The recently reformed EU data protection rules are due to take effect in May 2018. By that time, the UK is likely to have developed a direction of travel for separation, even if it is some way off completing the process. Does that mean the tougher new regime for personal data would not be effective in Britain?
It seems not. The Information Commissioner’s Office has already indicated that the UK’s history of protecting personal data, and the importance of clear laws and safeguards in the growing digital economy, will mean that protection will not fall away with a departure from the EU. And as the recent negotiations with the US over data transfers has shown, any kind of data-rich organisation is likely to face difficulties in trading with EU consumers and businesses if it operates under laws that are not regarded as offering sufficient privacy safeguards to individuals.
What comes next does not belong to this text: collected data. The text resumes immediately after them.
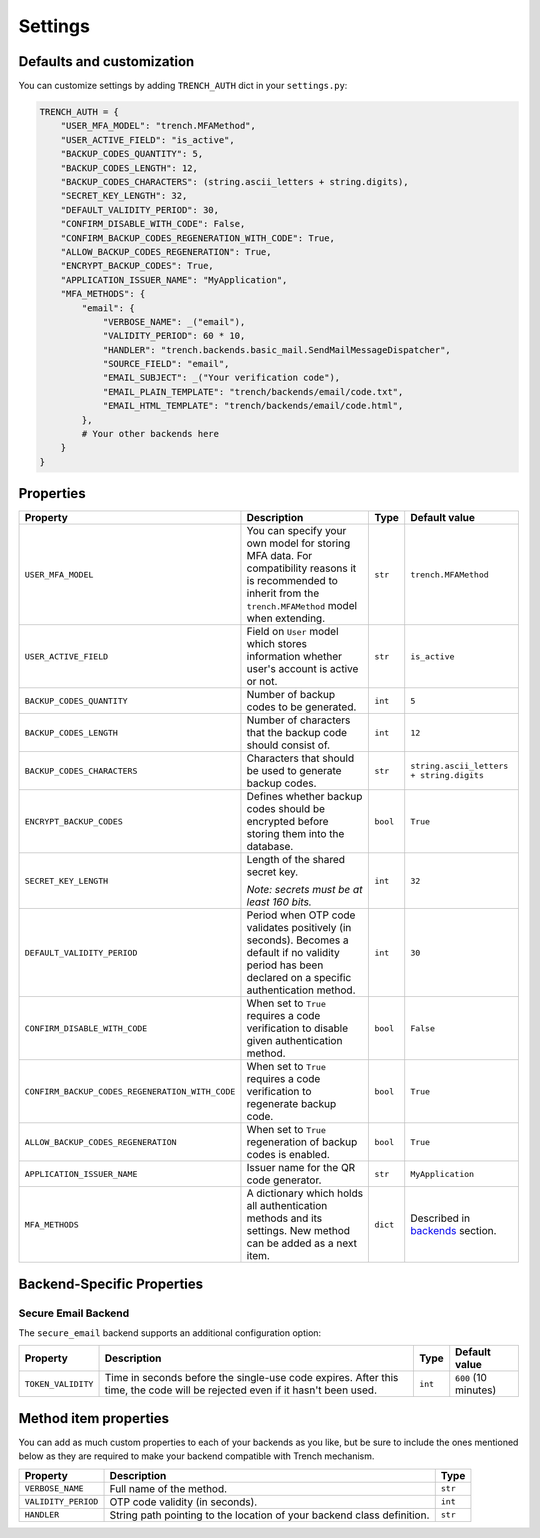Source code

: Settings
========

Defaults and customization
**************************

| You can customize settings by adding ``TRENCH_AUTH`` dict in your ``settings.py``:

.. code-block:: python

    TRENCH_AUTH = {
        "USER_MFA_MODEL": "trench.MFAMethod",
        "USER_ACTIVE_FIELD": "is_active",
        "BACKUP_CODES_QUANTITY": 5,
        "BACKUP_CODES_LENGTH": 12,
        "BACKUP_CODES_CHARACTERS": (string.ascii_letters + string.digits),
        "SECRET_KEY_LENGTH": 32,
        "DEFAULT_VALIDITY_PERIOD": 30,
        "CONFIRM_DISABLE_WITH_CODE": False,
        "CONFIRM_BACKUP_CODES_REGENERATION_WITH_CODE": True,
        "ALLOW_BACKUP_CODES_REGENERATION": True,
        "ENCRYPT_BACKUP_CODES": True,
        "APPLICATION_ISSUER_NAME": "MyApplication",
        "MFA_METHODS": {
            "email": {
                "VERBOSE_NAME": _("email"),
                "VALIDITY_PERIOD": 60 * 10,
                "HANDLER": "trench.backends.basic_mail.SendMailMessageDispatcher",
                "SOURCE_FIELD": "email",
                "EMAIL_SUBJECT": _("Your verification code"),
                "EMAIL_PLAIN_TEMPLATE": "trench/backends/email/code.txt",
                "EMAIL_HTML_TEMPLATE": "trench/backends/email/code.html",
            },
            # Your other backends here
        }
    }

Properties
**********

.. list-table::
    :header-rows: 1

    * - Property
      - Description
      - Type
      - Default value
    * - ``USER_MFA_MODEL``
      - You can specify your own model for storing MFA data. For compatibility reasons it is recommended to inherit from the ``trench.MFAMethod`` model when extending.
      - ``str``
      - ``trench.MFAMethod``
    * - ``USER_ACTIVE_FIELD``
      - Field on ``User`` model which stores information whether user's account is active or not.
      - ``str``
      - ``is_active``
    * - ``BACKUP_CODES_QUANTITY``
      - Number of backup codes to be generated.
      - ``int``
      - ``5``
    * - ``BACKUP_CODES_LENGTH``
      - Number of characters that the backup code should consist of.
      - ``int``
      - ``12``
    * - ``BACKUP_CODES_CHARACTERS``
      - Characters that should be used to generate backup codes.
      - ``str``
      - ``string.ascii_letters + string.digits``
    * - ``ENCRYPT_BACKUP_CODES``
      - Defines whether backup codes should be encrypted before storing them into the database.
      - ``bool``
      - ``True``
    * - ``SECRET_KEY_LENGTH``
      - Length of the shared secret key.

        *Note: secrets must be at least 160 bits.*
      - ``int``
      - ``32``
    * - ``DEFAULT_VALIDITY_PERIOD``
      - Period when OTP code validates positively (in seconds). Becomes a default if no validity period has been declared on a specific authentication method.
      - ``int``
      - ``30``
    * - ``CONFIRM_DISABLE_WITH_CODE``
      - When set to ``True`` requires a code verification to disable given authentication method.
      - ``bool``
      - ``False``
    * - ``CONFIRM_BACKUP_CODES_REGENERATION_WITH_CODE``
      - When set to ``True`` requires a code verification to regenerate backup code.
      - ``bool``
      - ``True``
    * - ``ALLOW_BACKUP_CODES_REGENERATION``
      - When set to ``True`` regeneration of backup codes is enabled.
      - ``bool``
      - ``True``
    * - ``APPLICATION_ISSUER_NAME``
      - Issuer name for the QR code generator.
      - ``str``
      - ``MyApplication``
    * - ``MFA_METHODS``
      - A dictionary which holds all authentication methods and its settings. New method can be added as a next item.
      - ``dict``
      - Described in `backends`_ section.

Backend-Specific Properties
****************************

Secure Email Backend
--------------------

The ``secure_email`` backend supports an additional configuration option:

.. list-table::
    :header-rows: 1

    * - Property
      - Description
      - Type
      - Default value
    * - ``TOKEN_VALIDITY``
      - Time in seconds before the single-use code expires. After this time, the code will be rejected even if it hasn't been used.
      - ``int``
      - ``600`` (10 minutes)

Method item properties
**********************

| You can add as much custom properties to each of your backends as you like, but be sure to include the ones mentioned below as they are required to make your backend compatible with Trench mechanism.

.. list-table::
    :header-rows: 1

    * - Property
      - Description
      - Type
    * - ``VERBOSE_NAME``
      - Full name of the method.
      - ``str``
    * - ``VALIDITY_PERIOD``
      - OTP code validity (in seconds).
      - ``int``
    * - ``HANDLER``
      - String path pointing to the location of your backend class definition.
      - ``str``

.. _backends: https://django-trench.readthedocs.io/en/latest/backends.html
The UK is likely to track the EU system, at least in the short term.
Consumer law is closely harmonised with regulations such as the consumer contracts regulations based on EU law. These regulations will not disappear overnight, but we can expect that they will be altered or removed over the next few years. This leaves businesses with some difficulties in the short term, as they must currently comply with complex obligations that often require changes to the ordering and payment processes. However, in the longer term the regulatory burden for UK transactions may become less onerous. Businesses with sales across the continent, however, will need to comply with EU law.
Of course, many consumer laws are home grown. The Consumer Rights Act 2015, for example, which recently introduced major reforms to consumer transactions, is a mixture of home made and EU law, and so may be largely unaffected.
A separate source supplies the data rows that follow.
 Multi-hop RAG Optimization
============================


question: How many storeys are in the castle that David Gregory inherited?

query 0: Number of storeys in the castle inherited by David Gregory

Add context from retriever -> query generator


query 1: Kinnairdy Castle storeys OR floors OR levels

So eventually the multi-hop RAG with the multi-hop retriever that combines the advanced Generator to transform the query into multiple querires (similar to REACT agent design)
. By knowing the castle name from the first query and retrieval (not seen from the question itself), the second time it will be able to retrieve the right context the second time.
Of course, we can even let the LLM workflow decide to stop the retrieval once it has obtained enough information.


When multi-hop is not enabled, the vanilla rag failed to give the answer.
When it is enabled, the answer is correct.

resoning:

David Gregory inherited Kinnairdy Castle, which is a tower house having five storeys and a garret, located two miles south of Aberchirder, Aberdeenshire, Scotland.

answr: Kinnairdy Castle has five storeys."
Pharmaceuticals and medical devices regulation
The effect on life sciences business will be substantial. The centralised pharmaceuticals approval process is compulsory for more advanced medicines and the decentralised process is closely harmonised between member states. Given the need for drugs companies to sell their products around the world, and the trend around the world to harmonise standards and processes, it seems unlikely that substantial change to medicines laws will be a priority. However, some divergence is to be expected over time, and costs are likely to increase for businesses as they deal with a separate UK regulator and obtain separate product authorisations. Arrangements will be needed to ensure continuity of existing product authorisations and to deal with issues such as variations.
The central EU regulatory body, the EMA, is currently based in London. We can expect a new location to be found elsewhere on the continent.
Medical devices law does not provide a centralised approval process but sale of medical devices across the EU generally depends on validation by a relevant EU body. These rules are currently being tightened up – the UK will have to take a position on whether it tracks these developments or adopts a new direction.
The impact on participation in EU funded research under the Horizon 2020 programme will depend on what arrangements the UK negotiates. Although non-EU researchers can participate in Horizon 2020 projects, they are not necessarily eligible for funding. Certain associated countries such as Norway are permitted to participate on the same conditions as EU members, but this requires a separate agreement to be reached.
A range of important EU initiatives are in progress affecting the digital economy, medical devices, trade secrets law to name but a few. The UK will have to determine how far it takes up any of these changes, and if it does not, how to enable trade between the UK and the remainder of the EU.
There will be many conflicting priorities for the UK government going forwards. Not all of the areas of uncertainty will be addressed promptly, and there is likely to be confusion and lack of clarity for business in many areas. We must hope that a sensible approach to compliance and enforcement is taken as these issues are sorted out.